**TASK PROMPT:** Reading the records below, find how many lines include the word "passages" and give that number alone.
··········
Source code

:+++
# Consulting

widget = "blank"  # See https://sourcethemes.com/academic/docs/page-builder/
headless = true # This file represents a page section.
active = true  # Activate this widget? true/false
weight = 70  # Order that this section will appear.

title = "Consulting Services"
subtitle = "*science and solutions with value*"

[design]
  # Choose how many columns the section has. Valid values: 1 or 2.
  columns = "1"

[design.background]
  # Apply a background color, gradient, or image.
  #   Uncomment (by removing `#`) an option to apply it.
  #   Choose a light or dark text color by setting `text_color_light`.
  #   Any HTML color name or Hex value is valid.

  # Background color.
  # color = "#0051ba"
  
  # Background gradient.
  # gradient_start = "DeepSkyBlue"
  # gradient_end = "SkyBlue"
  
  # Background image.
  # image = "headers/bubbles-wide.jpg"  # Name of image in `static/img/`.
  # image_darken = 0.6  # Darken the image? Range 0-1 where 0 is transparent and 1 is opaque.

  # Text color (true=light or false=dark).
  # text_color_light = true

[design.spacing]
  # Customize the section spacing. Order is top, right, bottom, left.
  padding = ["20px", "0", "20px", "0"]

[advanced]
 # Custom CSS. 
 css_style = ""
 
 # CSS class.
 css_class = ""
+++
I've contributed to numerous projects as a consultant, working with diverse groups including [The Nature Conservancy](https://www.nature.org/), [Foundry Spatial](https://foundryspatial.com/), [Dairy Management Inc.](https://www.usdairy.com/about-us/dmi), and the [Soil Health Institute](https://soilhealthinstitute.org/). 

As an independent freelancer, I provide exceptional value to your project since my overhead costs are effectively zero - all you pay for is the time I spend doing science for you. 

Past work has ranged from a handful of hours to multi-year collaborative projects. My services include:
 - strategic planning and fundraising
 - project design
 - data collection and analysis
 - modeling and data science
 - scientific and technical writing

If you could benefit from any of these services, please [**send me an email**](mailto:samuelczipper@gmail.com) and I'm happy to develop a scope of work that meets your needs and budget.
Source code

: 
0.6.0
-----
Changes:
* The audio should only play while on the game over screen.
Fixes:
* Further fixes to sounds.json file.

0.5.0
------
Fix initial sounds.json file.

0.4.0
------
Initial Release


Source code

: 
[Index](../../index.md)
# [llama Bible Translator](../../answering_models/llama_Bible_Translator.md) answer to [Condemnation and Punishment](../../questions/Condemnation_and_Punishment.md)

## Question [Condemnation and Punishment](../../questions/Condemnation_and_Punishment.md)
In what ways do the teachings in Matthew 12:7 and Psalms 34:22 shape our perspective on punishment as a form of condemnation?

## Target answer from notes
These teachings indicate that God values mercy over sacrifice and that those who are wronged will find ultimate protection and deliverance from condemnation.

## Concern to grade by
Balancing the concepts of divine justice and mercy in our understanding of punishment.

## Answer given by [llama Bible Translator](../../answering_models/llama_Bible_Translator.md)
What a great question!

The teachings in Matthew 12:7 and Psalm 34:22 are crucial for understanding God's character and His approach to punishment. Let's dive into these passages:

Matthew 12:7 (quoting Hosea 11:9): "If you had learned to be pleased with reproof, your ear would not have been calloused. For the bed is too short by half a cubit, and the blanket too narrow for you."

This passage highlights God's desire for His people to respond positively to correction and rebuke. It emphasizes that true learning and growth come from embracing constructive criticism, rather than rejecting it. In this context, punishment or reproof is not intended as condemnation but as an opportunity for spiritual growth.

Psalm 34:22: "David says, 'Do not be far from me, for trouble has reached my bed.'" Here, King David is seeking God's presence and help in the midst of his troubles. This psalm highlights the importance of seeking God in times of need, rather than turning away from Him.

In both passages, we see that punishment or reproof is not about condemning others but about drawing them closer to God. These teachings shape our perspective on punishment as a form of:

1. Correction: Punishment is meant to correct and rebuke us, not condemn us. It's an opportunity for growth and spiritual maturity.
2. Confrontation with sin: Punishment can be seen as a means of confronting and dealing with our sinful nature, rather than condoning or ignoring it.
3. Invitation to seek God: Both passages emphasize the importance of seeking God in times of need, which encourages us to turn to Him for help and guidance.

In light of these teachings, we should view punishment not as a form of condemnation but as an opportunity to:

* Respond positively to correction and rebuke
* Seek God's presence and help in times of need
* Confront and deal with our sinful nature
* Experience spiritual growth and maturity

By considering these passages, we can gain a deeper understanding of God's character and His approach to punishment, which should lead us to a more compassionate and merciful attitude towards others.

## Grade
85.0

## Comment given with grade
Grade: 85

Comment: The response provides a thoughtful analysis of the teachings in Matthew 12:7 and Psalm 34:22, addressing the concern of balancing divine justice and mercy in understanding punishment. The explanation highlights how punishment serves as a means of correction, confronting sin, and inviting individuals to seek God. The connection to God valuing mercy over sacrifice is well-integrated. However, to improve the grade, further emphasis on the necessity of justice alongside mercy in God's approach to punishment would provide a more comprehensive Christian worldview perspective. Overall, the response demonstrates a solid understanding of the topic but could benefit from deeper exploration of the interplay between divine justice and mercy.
··········
**TASK OUTPUT:** 4